__PASSAGE FOR REVIEW__:
---

Painter of the Bible
Jan Luyken
Jan Luyken was a Dutch poet and etcher whose late-seventeenth-century religious illustration provided the visual program of one of the most influential Protestant devotional books in Western history.

Life & work
Jan Luyken was a Dutch poet and etcher whose late-seventeenth-century religious illustration provided the visual program of one of the most influential Protestant devotional books in Western history. Born in Amsterdam in 1649 to a Mennonite schoolmaster, trained in his late teens as a glass-painter and then as an etcher, and active in Amsterdam for the rest of his life, he died there in 1712.
His early years produced secular work — love poetry, illustrated emblem books — but a religious conversion around 1675, under the influence of the German Pietist mystic Jakob Böhme, redirected his entire output toward Christian devotional and didactic publications. From the late 1670s onward Luyken produced almost exclusively religious illustration, often in close collaboration with the Amsterdam Mennonite publisher Jacobus van der Deyster and with his son Caspar Luyken (1672–1708), who shared the workshop in his short lifetime.
His central religious project is the Martyrs Mirror — Tieleman Jansz van Braght's Het Bloedig Tooneel of Martelaers Spiegel der Doopsgesinde of Weereloose Christenen (Amsterdam, 1685, second edition with Luyken's plates, the first being the textual 1660 edition). The book chronicles the martyrdom of Anabaptist Christians from the New Testament through the European Reformation persecutions; Luyken's 104 etched plates illustrate beheadings, burnings, drownings, and other forms of martyrdom in the restrained, observational manner that has made the volume an enduring document for Mennonite, Amish, and other Anabaptist communities. The plates have been reprinted continuously for over three hundred years and remain in active devotional use.
He produced extensive series of biblical illustration: the Het Leerzaam Huisraad (Domestic Furnishings as Moral Teaching), the Beschouwing der Wereld (Contemplation of the World), the Schouwtoneel des Menselyken Levens (Theater of Human Life), and the great Mosaize Historie der Hebreeuwse Kerke (Mosaic History of the Hebrew Church) of 1700, with hundreds of Old Testament plates. The combined output runs to several thousand etchings.

---

__DATA PROVIDED__:

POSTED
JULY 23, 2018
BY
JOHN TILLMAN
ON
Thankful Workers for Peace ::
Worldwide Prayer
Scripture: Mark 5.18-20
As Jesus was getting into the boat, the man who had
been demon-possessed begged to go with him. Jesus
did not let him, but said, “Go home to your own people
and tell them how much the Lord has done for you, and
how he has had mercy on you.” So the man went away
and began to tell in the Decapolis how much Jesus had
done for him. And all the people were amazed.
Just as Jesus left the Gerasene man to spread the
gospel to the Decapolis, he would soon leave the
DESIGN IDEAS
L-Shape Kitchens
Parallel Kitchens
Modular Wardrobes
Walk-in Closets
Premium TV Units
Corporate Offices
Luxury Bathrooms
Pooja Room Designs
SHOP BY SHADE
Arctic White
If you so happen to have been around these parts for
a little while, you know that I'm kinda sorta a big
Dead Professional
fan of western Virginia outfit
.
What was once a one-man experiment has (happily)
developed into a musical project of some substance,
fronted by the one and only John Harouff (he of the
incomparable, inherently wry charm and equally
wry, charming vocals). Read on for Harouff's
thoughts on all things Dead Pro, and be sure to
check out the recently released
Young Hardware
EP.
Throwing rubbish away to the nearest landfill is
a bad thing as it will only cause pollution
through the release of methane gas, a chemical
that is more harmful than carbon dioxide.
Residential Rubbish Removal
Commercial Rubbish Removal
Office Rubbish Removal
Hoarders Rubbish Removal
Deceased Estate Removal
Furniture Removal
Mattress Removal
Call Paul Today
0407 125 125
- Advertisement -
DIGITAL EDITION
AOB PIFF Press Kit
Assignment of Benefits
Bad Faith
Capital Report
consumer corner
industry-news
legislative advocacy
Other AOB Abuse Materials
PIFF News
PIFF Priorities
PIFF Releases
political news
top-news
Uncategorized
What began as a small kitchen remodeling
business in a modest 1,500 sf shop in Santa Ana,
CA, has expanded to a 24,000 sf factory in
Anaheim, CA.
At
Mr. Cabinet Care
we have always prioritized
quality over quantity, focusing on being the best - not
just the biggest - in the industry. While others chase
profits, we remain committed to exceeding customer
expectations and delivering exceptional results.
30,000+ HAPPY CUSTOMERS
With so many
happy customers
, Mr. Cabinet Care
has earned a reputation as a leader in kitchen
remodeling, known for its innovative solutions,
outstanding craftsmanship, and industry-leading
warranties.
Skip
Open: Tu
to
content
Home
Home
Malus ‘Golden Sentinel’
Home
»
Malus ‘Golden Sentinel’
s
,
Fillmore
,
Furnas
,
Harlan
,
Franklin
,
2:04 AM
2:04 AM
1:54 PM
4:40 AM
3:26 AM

---

__ACTIVITY__: In the text on Jan Luyken, change "Old Testament" to "Hebrew Bible" and write out the passage between "He produced extensive" and "several thousand etchings.", inclusive.

__OUTPUT OF THE TASK__:
He produced extensive series of biblical illustration: the Het Leerzaam Huisraad (Domestic Furnishings as Moral Teaching), the Beschouwing der Wereld (Contemplation of the World), the Schouwtoneel des Menselyken Levens (Theater of Human Life), and the great Mosaize Historie der Hebreeuwse Kerke (Mosaic History of the Hebrew Church) of 1700, with hundreds of Hebrew Bible plates. The combined output runs to several thousand etchings.